Her numerous articles critical of the war in Chechnya described abuses committed by Russian military forces, Chechen rebels, and the Russian-backed Chechen administration led by Akhmad Kadyrov and his son Ramzan Kadyrov. Politkovskaya chronicled human rights abuses and policy failures in Chechnya and elsewhere in Russia's North Caucasus in several books on the subject, including A Dirty War: A Russian Reporter in Chechnya and A Small Corner of Hell: Dispatches from Chechnya, which painted a picture of brutal war in which thousands of innocent citizens have been tortured, abducted or killed at the hands of Chechen or federal authorities. One of her last investigations was the alleged mass poisoning of hundreds of Chechen school children by an unknown chemical substance of strong and prolonged action, by which they were incapacitated for many months.
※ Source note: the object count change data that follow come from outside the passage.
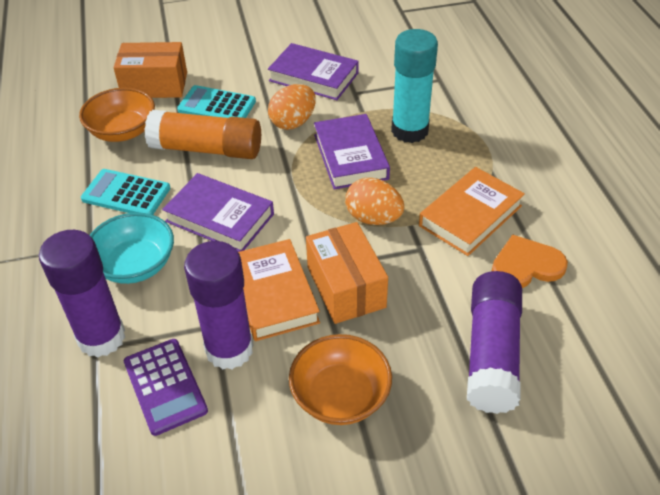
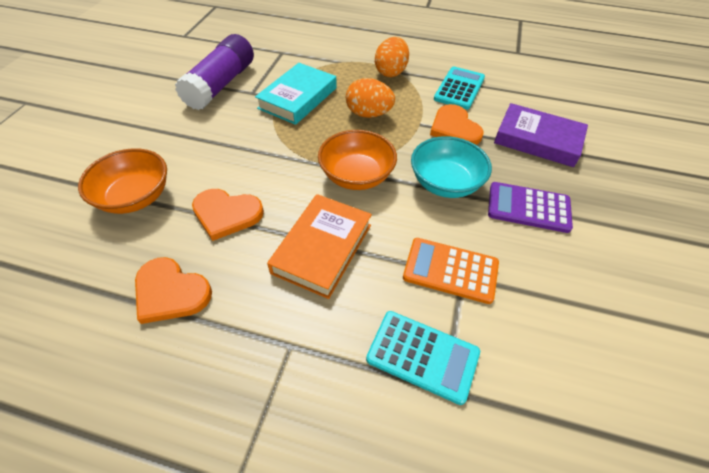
orange book: 2 -> 1
orange box: 2 -> 0
orange calculator: 0 -> 1
orange glue stick: 1 -> 0
orange heart: 1 -> 3
purple book: 3 -> 1
purple glue stick: 3 -> 1
turquoise book: 0 -> 1
turquoise glue stick: 1 -> 0

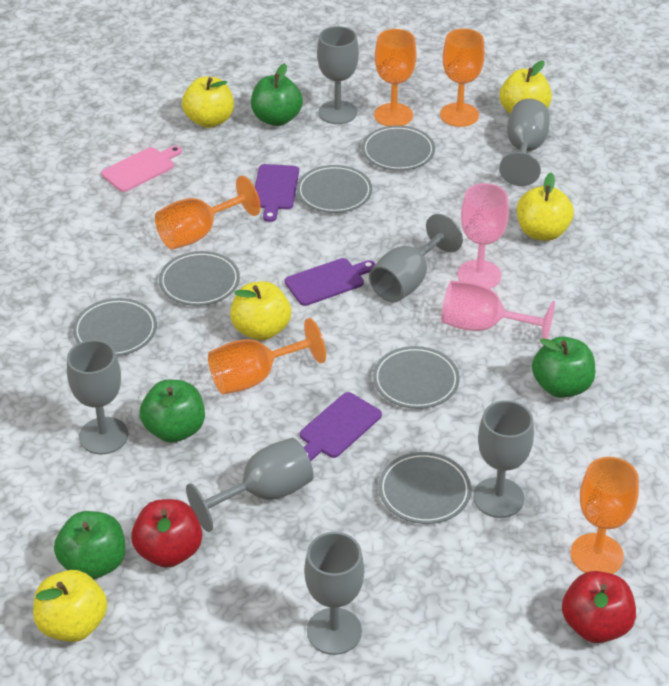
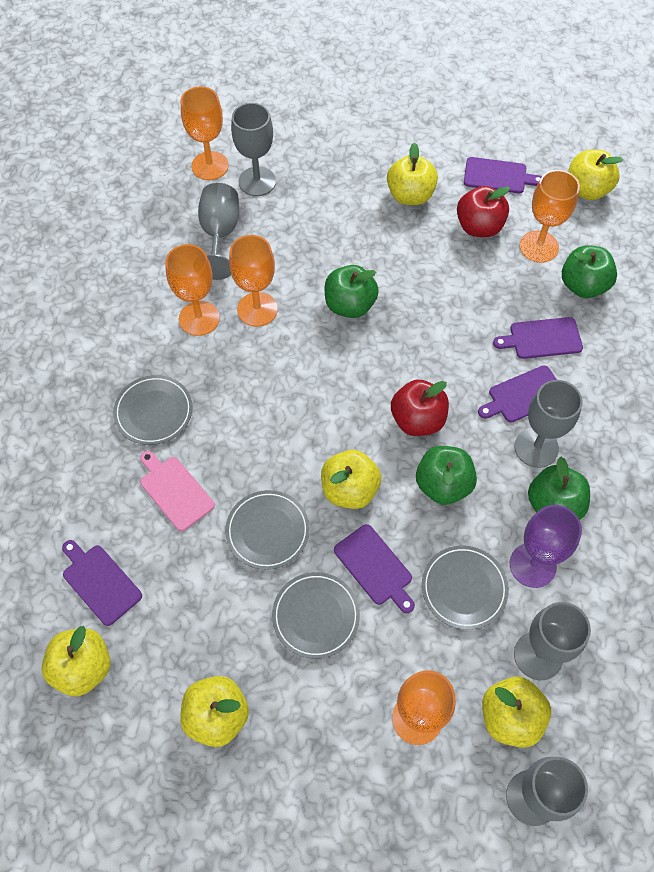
grey goblet: 7 -> 5
grey plate: 6 -> 4
pink goblet: 2 -> 0
purple cutting board: 3 -> 5
purple goblet: 0 -> 1
yellow apple: 5 -> 6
As much of an idol and protector as Politkovskaya was to poor people in Russia, she was naturally an inconvenience and enemy to the Russian military and government regime. The growing danger of her fame and notoriety was repeatedly raised in the form of death threats issued to her. These threats were typically produced by the very individuals whose crimes and human rights violations she exposed in her work. On numerous occasions, attempts to carry out the threats were made, and in October of 2006, one such attempt was pulled off successfully by an assassin who fired three bullets into Politkovskaya inside her apartment building elevator. This murder didn't come as a surprise to very many people, not even to close members of her family. Indeed, she already narrowly escaped more than one attempt to take her life in the recent past, establishing both in verbal interviews and in her own actions that any fight to stop or silence her would not be an easy one.
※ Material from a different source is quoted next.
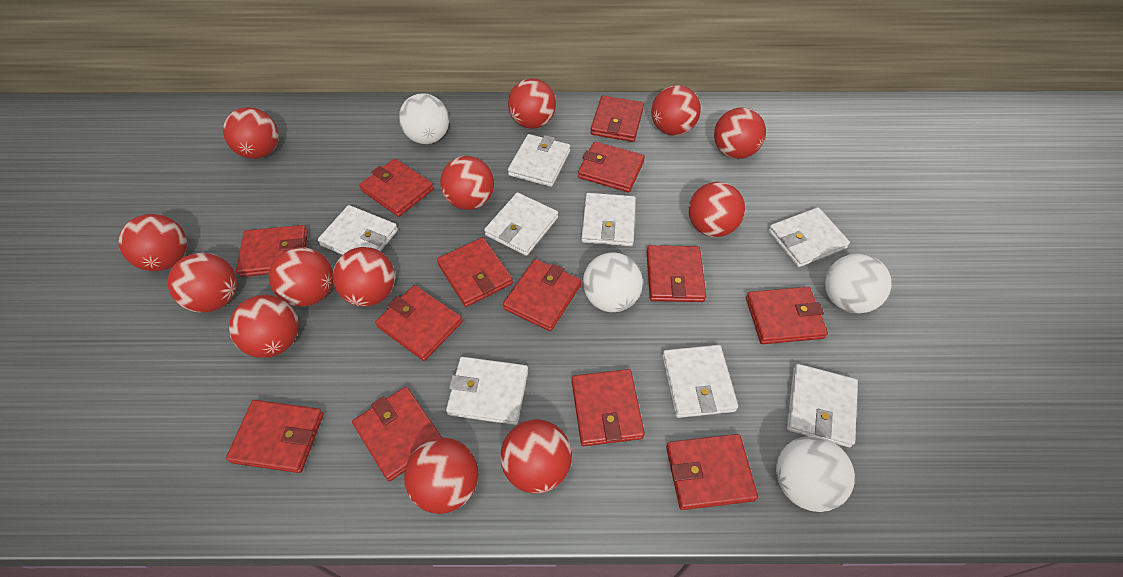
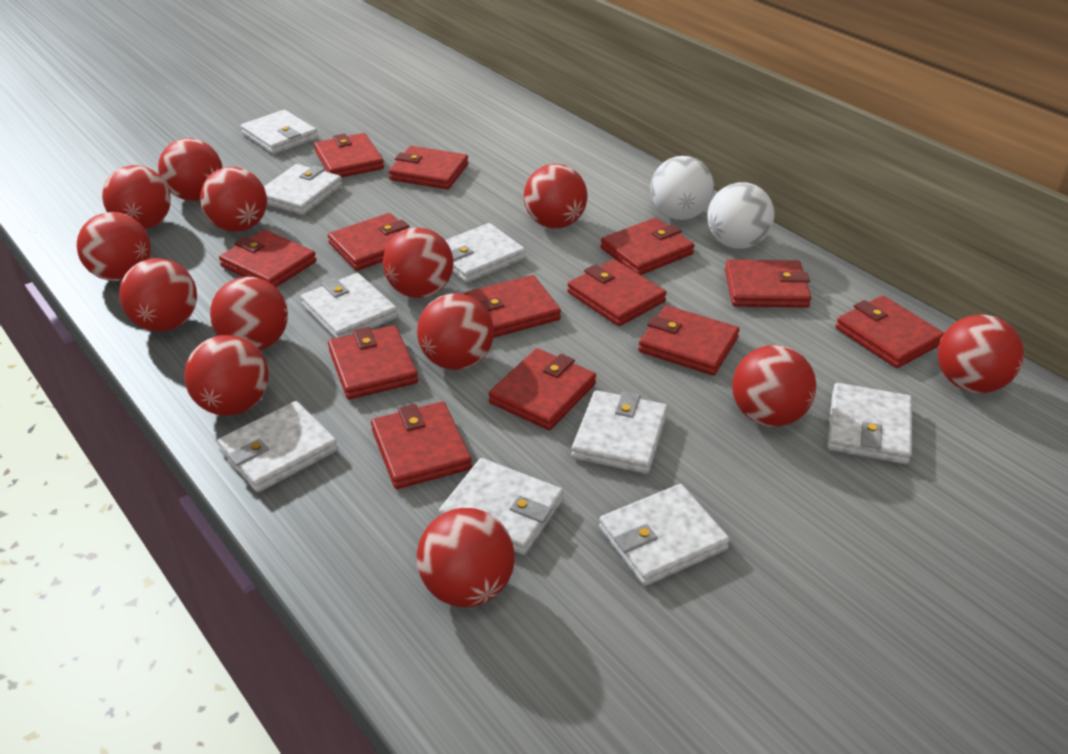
white ball: 4 -> 2
white wallet: 8 -> 9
And perhaps, what is as equally fascinating as how her career ended is how her career began. For more than twenty years, she was married to Aleksandr Politkovsky, a famous television host and reporter whose shows for Russian audiences didn't exactly fit her mission of revealing serious, critical pieces on government atrocities and violent oppression. According to the late activist, his work was preventing her from doing her work. Furthermore, she held the responsibility of taking care of their two children, and it would not be until the kids were reaching adulthood that she had the freedom to actively fight for truth, democracy, and peace. After divorcing her husband in 2000, she became the author of several books and a recipient of numerous international awards in humanitarian journalism.
I discovered Politkovsky's incredible story a week ago during the screening and Q&A session of Three Songs About Motherland, a new film directed by Marina Goldovskaya, author of Woman with a Movie Camera and one of Russia's most well-known documentary filmmakers. Goldovskaya was one of the first women in the world to apply the well-rounded level of creative and technical skills that she did to filmmaking. Currently the head of UCLA's documentary program, she also taught at Moscow State University where her students included both Anna and Aleksandr Politkovsky.